__Work instruction__. Exactly as they appear below, repeat the lines from the one with "Could you name" through the one with "What directly carries", and no others.

─── Exercise data

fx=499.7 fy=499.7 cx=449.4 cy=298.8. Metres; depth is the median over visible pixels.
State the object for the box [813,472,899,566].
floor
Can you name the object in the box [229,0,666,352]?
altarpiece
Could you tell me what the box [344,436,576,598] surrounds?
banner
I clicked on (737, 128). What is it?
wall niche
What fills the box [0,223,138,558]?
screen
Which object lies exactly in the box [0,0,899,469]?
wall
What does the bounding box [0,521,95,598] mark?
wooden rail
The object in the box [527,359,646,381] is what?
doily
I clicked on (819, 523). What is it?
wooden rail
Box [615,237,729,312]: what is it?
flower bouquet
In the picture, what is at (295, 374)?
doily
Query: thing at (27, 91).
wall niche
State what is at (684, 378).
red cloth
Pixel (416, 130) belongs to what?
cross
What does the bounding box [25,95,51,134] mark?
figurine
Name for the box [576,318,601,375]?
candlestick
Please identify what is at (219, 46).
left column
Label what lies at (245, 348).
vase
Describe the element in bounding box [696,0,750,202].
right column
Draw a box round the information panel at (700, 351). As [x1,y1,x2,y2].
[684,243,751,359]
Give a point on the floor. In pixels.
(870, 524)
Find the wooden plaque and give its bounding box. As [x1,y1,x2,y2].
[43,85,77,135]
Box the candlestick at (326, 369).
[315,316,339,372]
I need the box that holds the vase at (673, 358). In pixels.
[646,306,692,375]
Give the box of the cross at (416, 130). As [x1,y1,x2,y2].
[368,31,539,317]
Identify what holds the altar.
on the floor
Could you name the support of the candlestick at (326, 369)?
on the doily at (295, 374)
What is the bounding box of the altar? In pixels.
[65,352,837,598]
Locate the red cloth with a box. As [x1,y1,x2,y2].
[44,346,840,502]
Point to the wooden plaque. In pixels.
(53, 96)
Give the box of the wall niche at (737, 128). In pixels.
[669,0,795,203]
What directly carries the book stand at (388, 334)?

──────
─── Exercise data

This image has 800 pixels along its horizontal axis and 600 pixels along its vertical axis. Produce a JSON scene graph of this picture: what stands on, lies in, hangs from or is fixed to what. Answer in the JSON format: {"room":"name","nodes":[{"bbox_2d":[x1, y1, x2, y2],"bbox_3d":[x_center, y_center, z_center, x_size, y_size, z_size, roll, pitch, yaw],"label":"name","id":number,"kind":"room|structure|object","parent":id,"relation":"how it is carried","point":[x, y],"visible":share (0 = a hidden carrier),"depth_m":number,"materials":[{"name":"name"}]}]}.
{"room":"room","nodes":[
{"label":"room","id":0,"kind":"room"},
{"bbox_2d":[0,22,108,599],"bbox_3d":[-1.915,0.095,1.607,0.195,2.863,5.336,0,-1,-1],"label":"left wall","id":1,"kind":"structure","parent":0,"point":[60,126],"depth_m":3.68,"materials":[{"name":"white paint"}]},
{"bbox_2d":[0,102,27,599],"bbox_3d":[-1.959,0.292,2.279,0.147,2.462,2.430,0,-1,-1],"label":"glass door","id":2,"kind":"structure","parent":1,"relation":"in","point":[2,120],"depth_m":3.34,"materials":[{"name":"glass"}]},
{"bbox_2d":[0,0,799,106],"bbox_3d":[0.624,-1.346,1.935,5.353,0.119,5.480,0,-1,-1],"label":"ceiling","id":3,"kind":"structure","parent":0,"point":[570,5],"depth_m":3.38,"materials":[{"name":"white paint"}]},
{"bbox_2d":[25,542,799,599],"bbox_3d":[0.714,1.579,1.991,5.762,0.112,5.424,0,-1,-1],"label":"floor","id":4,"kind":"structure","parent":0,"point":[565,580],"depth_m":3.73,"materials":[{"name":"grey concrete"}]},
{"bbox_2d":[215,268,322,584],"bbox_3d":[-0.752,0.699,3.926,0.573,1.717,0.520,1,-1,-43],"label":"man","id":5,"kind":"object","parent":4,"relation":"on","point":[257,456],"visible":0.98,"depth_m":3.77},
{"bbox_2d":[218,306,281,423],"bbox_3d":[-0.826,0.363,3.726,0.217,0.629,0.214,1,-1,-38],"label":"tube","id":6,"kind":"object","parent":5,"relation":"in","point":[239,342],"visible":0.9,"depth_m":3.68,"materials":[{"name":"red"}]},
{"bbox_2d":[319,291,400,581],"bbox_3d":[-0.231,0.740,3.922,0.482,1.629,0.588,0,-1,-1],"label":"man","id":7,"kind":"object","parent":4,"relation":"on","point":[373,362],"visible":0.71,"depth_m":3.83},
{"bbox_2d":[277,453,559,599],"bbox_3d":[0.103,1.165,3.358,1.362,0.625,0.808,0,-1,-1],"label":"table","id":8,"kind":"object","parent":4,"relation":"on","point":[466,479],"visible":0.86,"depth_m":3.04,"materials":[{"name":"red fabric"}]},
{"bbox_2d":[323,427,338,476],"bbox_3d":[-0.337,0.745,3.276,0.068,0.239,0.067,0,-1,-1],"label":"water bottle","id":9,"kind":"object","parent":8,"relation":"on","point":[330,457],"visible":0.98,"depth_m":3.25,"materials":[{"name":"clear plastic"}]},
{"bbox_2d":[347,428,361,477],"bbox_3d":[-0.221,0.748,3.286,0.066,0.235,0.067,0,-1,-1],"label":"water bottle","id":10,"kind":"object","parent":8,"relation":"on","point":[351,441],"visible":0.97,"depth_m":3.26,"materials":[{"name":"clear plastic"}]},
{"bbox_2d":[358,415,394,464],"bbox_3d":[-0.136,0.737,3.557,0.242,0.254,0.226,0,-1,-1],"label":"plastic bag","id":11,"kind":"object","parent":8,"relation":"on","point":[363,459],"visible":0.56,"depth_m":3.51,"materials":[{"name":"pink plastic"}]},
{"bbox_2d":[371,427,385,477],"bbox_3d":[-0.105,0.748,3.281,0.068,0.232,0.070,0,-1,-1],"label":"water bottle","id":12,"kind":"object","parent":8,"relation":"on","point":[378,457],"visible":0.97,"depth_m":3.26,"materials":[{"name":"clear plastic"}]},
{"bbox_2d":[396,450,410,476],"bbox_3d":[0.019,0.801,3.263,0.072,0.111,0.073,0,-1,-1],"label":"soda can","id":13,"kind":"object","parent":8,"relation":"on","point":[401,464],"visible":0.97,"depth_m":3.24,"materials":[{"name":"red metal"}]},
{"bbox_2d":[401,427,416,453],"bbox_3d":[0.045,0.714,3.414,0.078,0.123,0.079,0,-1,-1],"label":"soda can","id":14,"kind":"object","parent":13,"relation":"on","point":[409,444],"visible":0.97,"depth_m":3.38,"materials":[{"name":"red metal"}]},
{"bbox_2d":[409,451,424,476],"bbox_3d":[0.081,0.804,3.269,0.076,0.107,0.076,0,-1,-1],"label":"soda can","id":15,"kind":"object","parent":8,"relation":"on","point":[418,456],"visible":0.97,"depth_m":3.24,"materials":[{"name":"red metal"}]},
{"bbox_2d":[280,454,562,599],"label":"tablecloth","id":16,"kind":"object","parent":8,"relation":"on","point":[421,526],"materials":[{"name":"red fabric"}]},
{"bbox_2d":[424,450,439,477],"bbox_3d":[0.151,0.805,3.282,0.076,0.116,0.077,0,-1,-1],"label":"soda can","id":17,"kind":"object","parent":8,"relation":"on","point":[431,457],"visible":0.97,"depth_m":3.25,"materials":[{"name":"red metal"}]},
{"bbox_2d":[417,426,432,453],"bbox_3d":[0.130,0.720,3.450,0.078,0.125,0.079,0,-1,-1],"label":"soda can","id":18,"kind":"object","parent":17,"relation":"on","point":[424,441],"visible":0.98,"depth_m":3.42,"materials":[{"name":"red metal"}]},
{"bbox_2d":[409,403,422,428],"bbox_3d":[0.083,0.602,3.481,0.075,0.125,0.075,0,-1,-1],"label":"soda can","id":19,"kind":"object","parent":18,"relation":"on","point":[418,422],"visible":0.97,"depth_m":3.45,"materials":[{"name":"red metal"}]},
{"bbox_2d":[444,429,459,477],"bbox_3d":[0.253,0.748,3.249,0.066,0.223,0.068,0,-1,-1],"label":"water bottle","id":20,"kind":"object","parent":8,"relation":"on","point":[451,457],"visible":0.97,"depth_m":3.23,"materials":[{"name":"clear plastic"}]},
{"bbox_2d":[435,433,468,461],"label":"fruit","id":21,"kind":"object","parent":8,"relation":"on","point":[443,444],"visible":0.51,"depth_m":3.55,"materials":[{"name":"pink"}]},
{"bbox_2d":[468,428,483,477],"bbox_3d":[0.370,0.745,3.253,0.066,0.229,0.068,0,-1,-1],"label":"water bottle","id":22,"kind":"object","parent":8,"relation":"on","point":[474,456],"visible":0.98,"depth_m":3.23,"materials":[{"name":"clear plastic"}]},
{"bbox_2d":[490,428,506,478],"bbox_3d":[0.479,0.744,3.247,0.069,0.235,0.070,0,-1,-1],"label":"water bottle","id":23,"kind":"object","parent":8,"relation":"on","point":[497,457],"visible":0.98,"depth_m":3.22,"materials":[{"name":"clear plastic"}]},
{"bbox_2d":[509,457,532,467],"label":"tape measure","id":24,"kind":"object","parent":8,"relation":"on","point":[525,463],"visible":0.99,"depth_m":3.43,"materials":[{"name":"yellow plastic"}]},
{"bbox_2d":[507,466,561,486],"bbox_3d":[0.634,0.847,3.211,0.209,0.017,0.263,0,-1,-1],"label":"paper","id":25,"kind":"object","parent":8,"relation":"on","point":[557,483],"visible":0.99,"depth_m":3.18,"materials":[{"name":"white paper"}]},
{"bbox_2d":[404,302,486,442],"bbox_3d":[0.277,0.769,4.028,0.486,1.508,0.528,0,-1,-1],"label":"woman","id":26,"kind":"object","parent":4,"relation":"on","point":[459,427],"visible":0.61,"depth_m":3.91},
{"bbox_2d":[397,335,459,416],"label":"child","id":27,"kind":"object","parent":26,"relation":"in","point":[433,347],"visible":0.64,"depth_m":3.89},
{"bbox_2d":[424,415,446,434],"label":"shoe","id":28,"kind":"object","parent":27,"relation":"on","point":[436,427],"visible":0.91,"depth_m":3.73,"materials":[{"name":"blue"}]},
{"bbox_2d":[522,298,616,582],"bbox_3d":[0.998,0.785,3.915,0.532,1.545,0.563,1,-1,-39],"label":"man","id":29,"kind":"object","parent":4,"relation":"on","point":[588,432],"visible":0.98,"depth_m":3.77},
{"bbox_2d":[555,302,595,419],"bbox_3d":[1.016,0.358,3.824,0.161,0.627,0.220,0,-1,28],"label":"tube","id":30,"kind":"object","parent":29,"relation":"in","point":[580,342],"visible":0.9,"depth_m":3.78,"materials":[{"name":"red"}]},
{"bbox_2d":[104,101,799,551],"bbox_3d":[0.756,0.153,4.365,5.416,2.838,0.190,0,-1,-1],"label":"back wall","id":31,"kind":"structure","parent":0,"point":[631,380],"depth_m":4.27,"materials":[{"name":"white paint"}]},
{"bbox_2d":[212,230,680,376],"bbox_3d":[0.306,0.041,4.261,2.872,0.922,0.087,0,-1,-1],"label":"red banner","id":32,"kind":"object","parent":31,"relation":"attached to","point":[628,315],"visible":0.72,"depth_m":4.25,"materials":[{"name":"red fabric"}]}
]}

──────

__Task output__.
Could you name the support of the candlestick at (326, 369)?
on the doily at (295, 374)
What is the bounding box of the altar? In pixels.
[65,352,837,598]
Locate the red cloth with a box. As [x1,y1,x2,y2].
[44,346,840,502]
Point to the wooden plaque. In pixels.
(53, 96)
Give the box of the wall niche at (737, 128). In pixels.
[669,0,795,203]
What directly carries the book stand at (388, 334)?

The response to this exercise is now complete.